ACE: FINITE REINSURANCE ABUSES
These are details of how Ace improperly used non-traditional and finite reinsurance to enhance its earnings and those of clients, according to the settlement agreement between Ace and the three Attorneys General of US states:
In at least six separate deals, Ace created the false appearance of risk transfer, utilising methods such as secret side agreements to negotiate wording of written contracts that did not accurately characterise the agreement reached between parties, said the settlement. For example:
1998: Ace agreed to pay $45 million for $50 million in cover on a policy which Hiscox Syndicates Ltd. had insured with a $45 million limit and on which $40.8 million of losses had already occurred. The contract therefore appeared to have sufficient risk of loss to any auditor or regulator who examined it. Since losses were expected to reach the $50 million limit, Ace and Hiscox negotiated a secret side agreement providing that ACE would not have to pay any claims until 2002.

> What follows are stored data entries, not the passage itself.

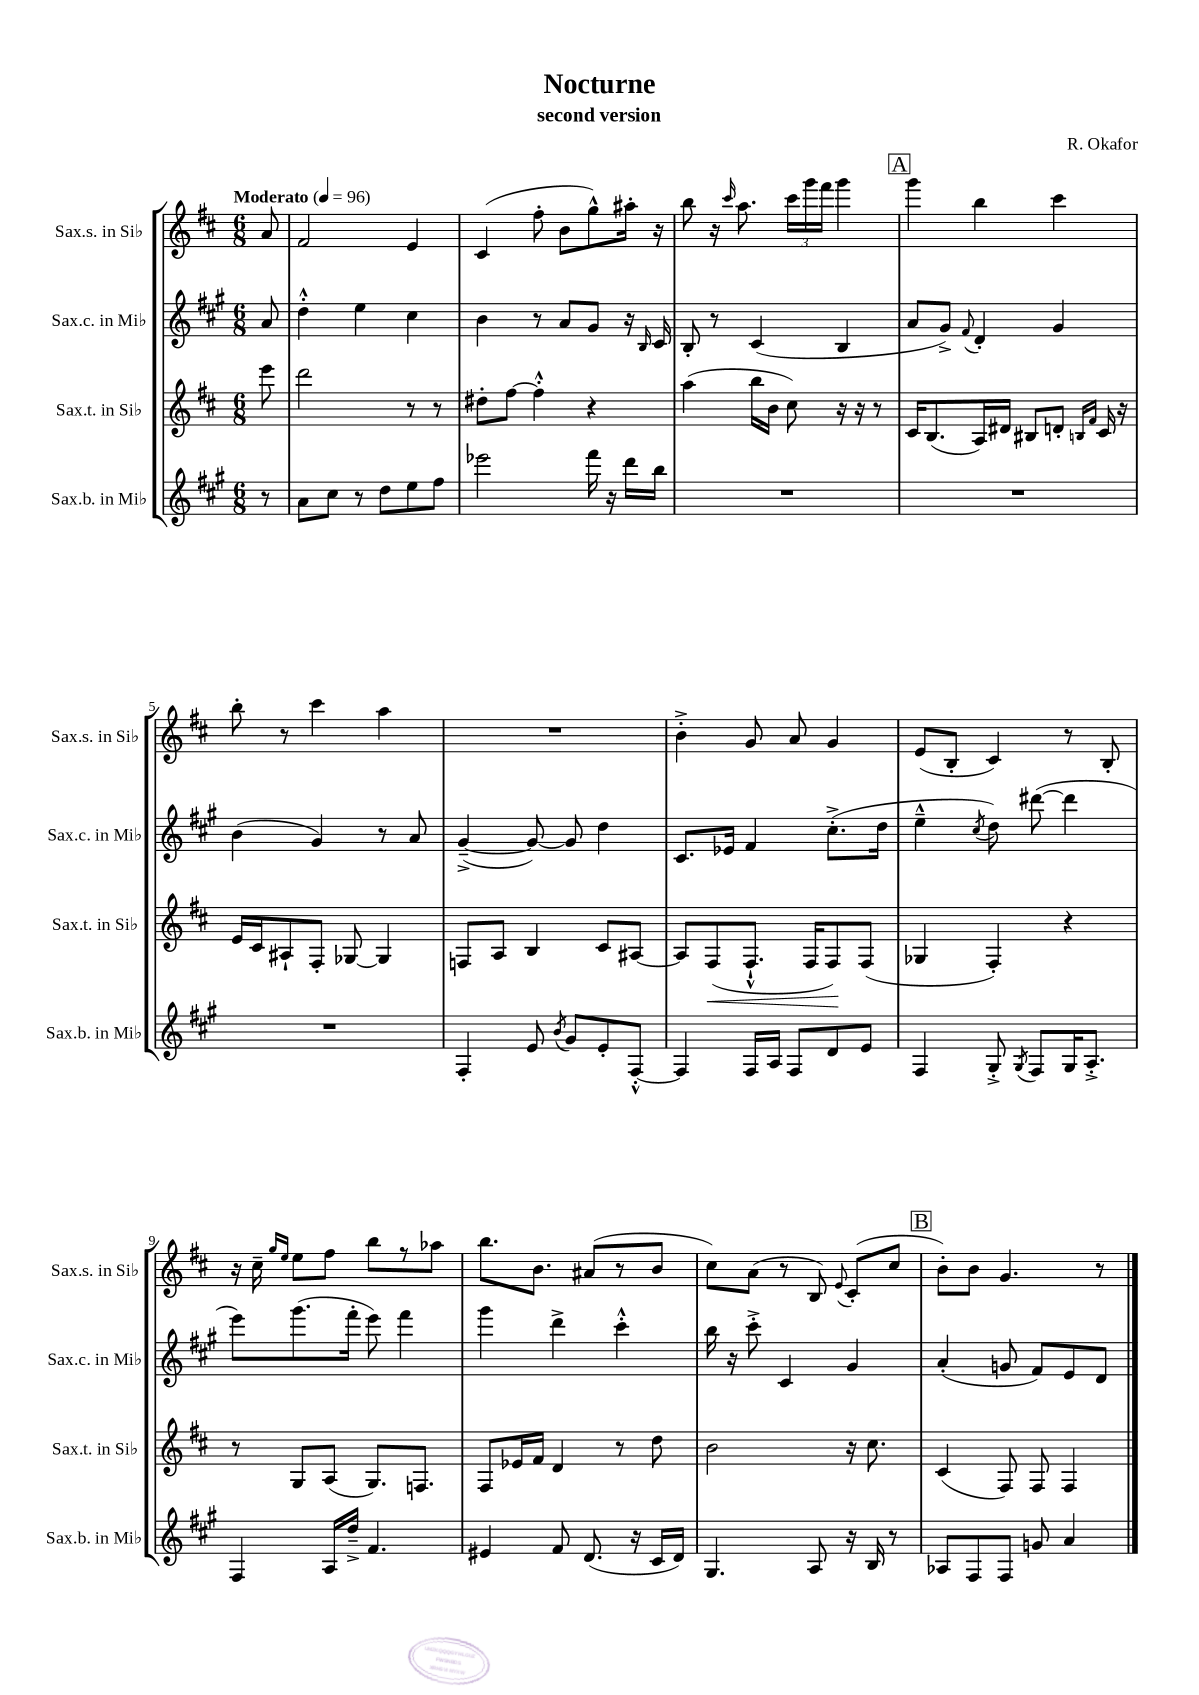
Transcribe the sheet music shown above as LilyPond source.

\header { title = "Nocturne" composer = "R. Okafor" subtitle = "second version" }
<<
\new StaffGroup <<
\new Staff = "s0" \with { instrumentName = "Sax.s. in Sib" shortInstrumentName = "Sax.s. in Sib" } {
    \clef treble \key d \major \numericTimeSignature \time 6/8 \partial 8 \tempo "Moderato" 4 = 96
    \autoBeamOff a'8 |
    fis'2 e'4 |
    cis'4( fis''8-. b'8[ g''8-^) ais''16]-. r16 |
    b''8 r16 \grace { cis'''16 } a''8. \tuplet 3/2 { cis'''16[ g'''16 fis'''16] } g'''4 |
    \mark \markup { \box "A" } g'''4 b''4 cis'''4 |
    b''8-. r8 cis'''4 a''4 |
    R2. |
    b'4-.-> g'8 a'8 g'4 |
    e'8[( b8]-. cis'4) r8 b8-. |
    r16 cis''16-- \grace { g''16[ e''16] } e''8[ fis''8] b''8[ r8 aes''8] |
    b''8.[ b'8.] ais'8[( r8 b'8] |
    cis''8[) a'8]( r8 b8) \appoggiatura { e'8 } cis'8[-.( cis''8] |
    \mark \markup { \box "B" } b'8[-.) b'8] g'4. r8 \bar "|." |
}
\new Staff = "s1" \with { instrumentName = "Sax.c. in Mib" shortInstrumentName = "Sax.c. in Mib" } {
    \clef treble \key a \major \numericTimeSignature \time 6/8 \partial 8
    \autoBeamOff a'8 |
    d''4-.-^ e''4 cis''4 |
    b'4 r8 a'8[ gis'8] r16 \grace { b16 } cis'16 |
    b8-. r8 cis'4( b4 |
    \mark \markup { \box "A" } a'8[ gis'8]->) \appoggiatura { fis'8 } d'4-. gis'4 |
    b'4( gis'4) r8 a'8 |
    gis'4~--->( gis'8~) gis'8 d''4 |
    cis'8.[ ees'16] fis'4 cis''8.[-.->( d''16] |
    e''4---^ \acciaccatura { cis''8 } d''8) dis'''8~( dis'''4 |
    e'''8[) gis'''8.( fis'''16]-. e'''8) fis'''4 |
    gis'''4 d'''4-> cis'''4-.-^ |
    b''16 r16 cis'''8-.-> cis'4 gis'4 |
    \mark \markup { \box "B" } a'4-.( g'8 fis'8[) e'8 d'8] \bar "|." |
}
\new Staff = "s2" \with { instrumentName = "Sax.t. in Sib" shortInstrumentName = "Sax.t. in Sib" } {
    \clef treble \key d \major \numericTimeSignature \time 6/8 \partial 8
    \autoBeamOff e'''8 |
    d'''2 r8 r8 |
    dis''8[-. fis''8]~ fis''4-.-^ r4 |
    a''4( b''16[ b'16] cis''8) r16 r16 r8 |
    \mark \markup { \box "A" } cis'16[ b8.( a16) dis'16] bis8[ d'8]-. \grace { b16[ fis'16] } cis'16 r16 |
    e'16[ cis'16 ais8-! fis8]-. ges8~ ges4 |
    f8[ a8] b4 cis'8[ ais8]~ |
    ais8[ fis8\<( fis8.]-!-^ fis16[ fis8\!) fis8]( |
    ges4 fis4-.) r4 |
    r8 g8[ a8]( g8.[) f8.] |
    fis8[ ees'16 fis'16] d'4 r8 d''8 |
    b'2 r16 cis''8. |
    \mark \markup { \box "B" } cis'4( fis8) fis8 fis4 \bar "|." |
}
\new Staff = "s3" \with { instrumentName = "Sax.b. in Mib" shortInstrumentName = "Sax.b. in Mib" } {
    \clef treble \key a \major \numericTimeSignature \time 6/8 \partial 8
    \autoBeamOff r8 |
    a'8[ cis''8] r8 d''8[ e''8 fis''8] |
    ees'''2 fis'''16 r16 d'''16[ b''16] |
    R2. |
    \mark \markup { \box "A" } R2. |
    R2. |
    fis4-. e'8 \acciaccatura { b'8 } gis'8[ e'8-. fis8]~-.-^ |
    fis4 fis16[ a16] fis8[ d'8 e'8] |
    fis4 gis8-.-> \acciaccatura { gis8 } fis8[ gis16 a8.]-.-> |
    fis4 a16[ d''16]---> fis'4. |
    eis'4 fis'8 d'8.( r16 cis'16[ d'16]) |
    gis4. a8 r16 b16 r8 |
    \mark \markup { \box "B" } aes8[ fis8 fis8] g'8 a'4 \bar "|." |
}
>>
>>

This ensured that Ace would generate sufficient investment income to cover any losses over the premium and incur no real risk, however Ace inadvertently showed a copy of the agreement to its outside auditing firm which refused to authorise the deal of reinsurance. Ace then falsely told the auditor that the transaction would proceed without the side agreement. In realty the parties reached a verbal agreement for the same terms and both sides accounted for the deal as reinsurance.
2000: Ace agreed to provide American Capital Access with $60 million in “reinsurance” in exchange for $60 million in premiums. Ace acknowledged that this was essentially a loan agreement in an internal document after the first $10 million of coverage.
“Restructured programme can be viewed as ACA making a $10 million loan to Ace at three percent rate of interest thus AFS [a division of Ace earns approximately 3000 bps on $10 million,” the document said
2000: Ace moved to provide reinsurance that would free up Ace Tempest Re's capital after it incurred property losses of $45 million. Ace engineered an internal deal between Tempest Re and Ace Bermuda Insurance Ltd. which appeared to involved Tempest Re paying $70 million for $120 million in reinsurance with part of the sum meant to cover the $45 million loss that had already occurred.
Through a side agreement, the parties agreed to cancel the contract as soon as Tempest Re had paid the first $45 million of premiums. Ace Bermuda received a $5.67 million fee for participating in the deal while Ace Tempest Re was able to remove its losses for the set fee of $5.67 million. Both parties accounted for the deal as reinsurance despite the lack of risk.